You are probably getting bored with me starting off a post by saying, “I was out for a walk in my neighbourhood” and I am getting tired of going out for a walk in my neighbourhood, but given COVID-19 is still hanging about I’m trying to do my part by sticking close to home.
At any rate, a recent walk took me I past an older home that I’ve always assumed had a story behind it, but I didn’t know what it was. Right now, there’s this sign out front, as they do work on the house.

As I learned, it’s known as the Snider House after the original owners, and it dates back to 1820, one of the oldest houses in Toronto.

I had seen that it had sold a year or 2 ago, and then in the past few weeks the dreaded construction hoarding went up. Too many times, this is a cue for imminent destruction. Fortunately, it’s a designated Heritage property which avoids:

I see these signs all over our neighbourhood. On one street nearby, in a 100m stretch there were 3 houses that have been demolished with new infill underway.

I’m happy that Snider House is being restored. It’s beautiful example of Victorian architecture and it’s a reminder that Toronto actually has a history, something we keep trying to erase every time we tear down a perfectly good though older home to replace it with something new.
I get it, on one level.

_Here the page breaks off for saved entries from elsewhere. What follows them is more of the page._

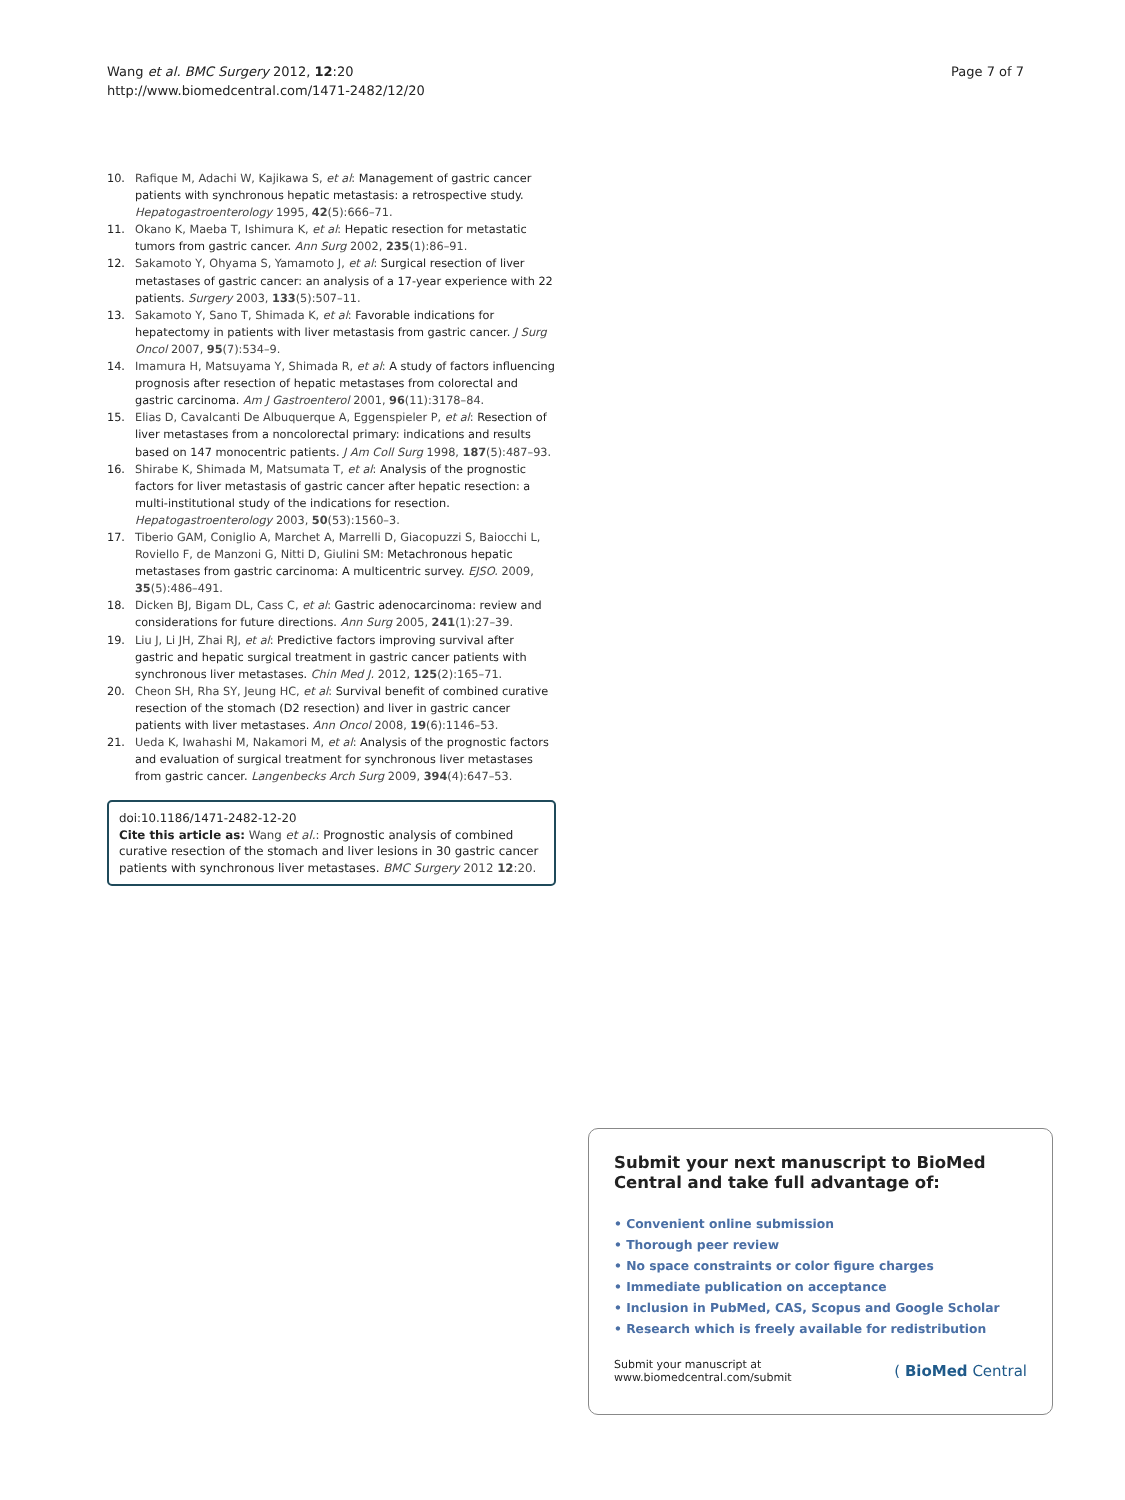Wang et al. BMC Surgery 2012, 12:20
http://www.biomedcentral.com/1471-2482/12/20
Page 7 of 7
10. Rafique M, Adachi W, Kajikawa S, et al: Management of gastric cancer patients with synchronous hepatic metastasis: a retrospective study. Hepatogastroenterology 1995, 42(5):666–71.
11. Okano K, Maeba T, Ishimura K, et al: Hepatic resection for metastatic tumors from gastric cancer. Ann Surg 2002, 235(1):86–91.
12. Sakamoto Y, Ohyama S, Yamamoto J, et al: Surgical resection of liver metastases of gastric cancer: an analysis of a 17-year experience with 22 patients. Surgery 2003, 133(5):507–11.
13. Sakamoto Y, Sano T, Shimada K, et al: Favorable indications for hepatectomy in patients with liver metastasis from gastric cancer. J Surg Oncol 2007, 95(7):534–9.
14. Imamura H, Matsuyama Y, Shimada R, et al: A study of factors influencing prognosis after resection of hepatic metastases from colorectal and gastric carcinoma. Am J Gastroenterol 2001, 96(11):3178–84.
15. Elias D, Cavalcanti De Albuquerque A, Eggenspieler P, et al: Resection of liver metastases from a noncolorectal primary: indications and results based on 147 monocentric patients. J Am Coll Surg 1998, 187(5):487–93.
16. Shirabe K, Shimada M, Matsumata T, et al: Analysis of the prognostic factors for liver metastasis of gastric cancer after hepatic resection: a multi-institutional study of the indications for resection. Hepatogastroenterology 2003, 50(53):1560–3.
17. Tiberio GAM, Coniglio A, Marchet A, Marrelli D, Giacopuzzi S, Baiocchi L, Roviello F, de Manzoni G, Nitti D, Giulini SM: Metachronous hepatic metastases from gastric carcinoma: A multicentric survey. EJSO. 2009, 35(5):486–491.
18. Dicken BJ, Bigam DL, Cass C, et al: Gastric adenocarcinoma: review and considerations for future directions. Ann Surg 2005, 241(1):27–39.
19. Liu J, Li JH, Zhai RJ, et al: Predictive factors improving survival after gastric and hepatic surgical treatment in gastric cancer patients with synchronous liver metastases. Chin Med J. 2012, 125(2):165–71.
20. Cheon SH, Rha SY, Jeung HC, et al: Survival benefit of combined curative resection of the stomach (D2 resection) and liver in gastric cancer patients with liver metastases. Ann Oncol 2008, 19(6):1146–53.
21. Ueda K, Iwahashi M, Nakamori M, et al: Analysis of the prognostic factors and evaluation of surgical treatment for synchronous liver metastases from gastric cancer. Langenbecks Arch Surg 2009, 394(4):647–53.
doi:10.1186/1471-2482-12-20
Cite this article as: Wang et al.: Prognostic analysis of combined curative resection of the stomach and liver lesions in 30 gastric cancer patients with synchronous liver metastases. BMC Surgery 2012 12:20.
Submit your next manuscript to BioMed Central and take full advantage of:
• Convenient online submission
• Thorough peer review
• No space constraints or color figure charges
• Immediate publication on acceptance
• Inclusion in PubMed, CAS, Scopus and Google Scholar
• Research which is freely available for redistribution
Submit your manuscript at
www.biomedcentral.com/submit
( BioMed Central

In our case, we spent several years and hundreds of thousands renovating our last house, a 1920’s detached 3-bedroom in mid-Toronto, and in the end we still had a detached 3-bedroom home. Had we knocked it down, for not much more than we ending up spending on renovations, we could have had a larger 4-bedroom that would have been worth at least 25% more than what we eventually sold at. If you want all the latest modern wiring, heating, plumbing, bathrooms, kitchens, energy efficiency, and comforts it’s often cheaper to start with a blank slate.
And yet, when that happens up and down a street the character starts to change. Many mid-town Toronto neighbourhoods date from the 1920-1940 period, and were originally quite uniform with a mix of detached and semi-detached 3-bedroom 2-story homes along with some 2-bedroom bungalows. That characteristic look lasted for the 1st and 2nd generations of owners, into the 1970’s and 1980’s, but by the time the 3rd and 4th generation came along, the urge to modernize and extend became too strong to resist.
And so we have today’s streets, where many of the original homes, to my eye charming red-brick well-proportioned places, have been replaced by larger boxy stucco-sided 4-bedroom houses that loom over their neighbours. There are now so many that that they’ve started to blend together, but even so, to me the proportions of the homes have lost something. They are more spacious, more open, more energy-efficient, and just more. But do we need more? Can’t we renovate and improve without replacing?
Near the street with the 3 new houses, there’s another home that’s undergone extensive reno’s and is now just about finished. I’m sure it was pricy to renovate instead of tearing down, but I’m glad that they resisted the temptation to tear down a perfectly charming, functional place that just needed to evolve into the 21st century.


Reduce, reuse, and recycle are supposed to be our environmentalist mantra. Use less, use it longer, and then hand it on for other uses. On my way home from my walk, I passed a toddler toilet seat that had been outgrown (proudly I bet) and left out for someone to claim and use for a new toddler. It seemed an apt metaphor – poop happens. Learn from it.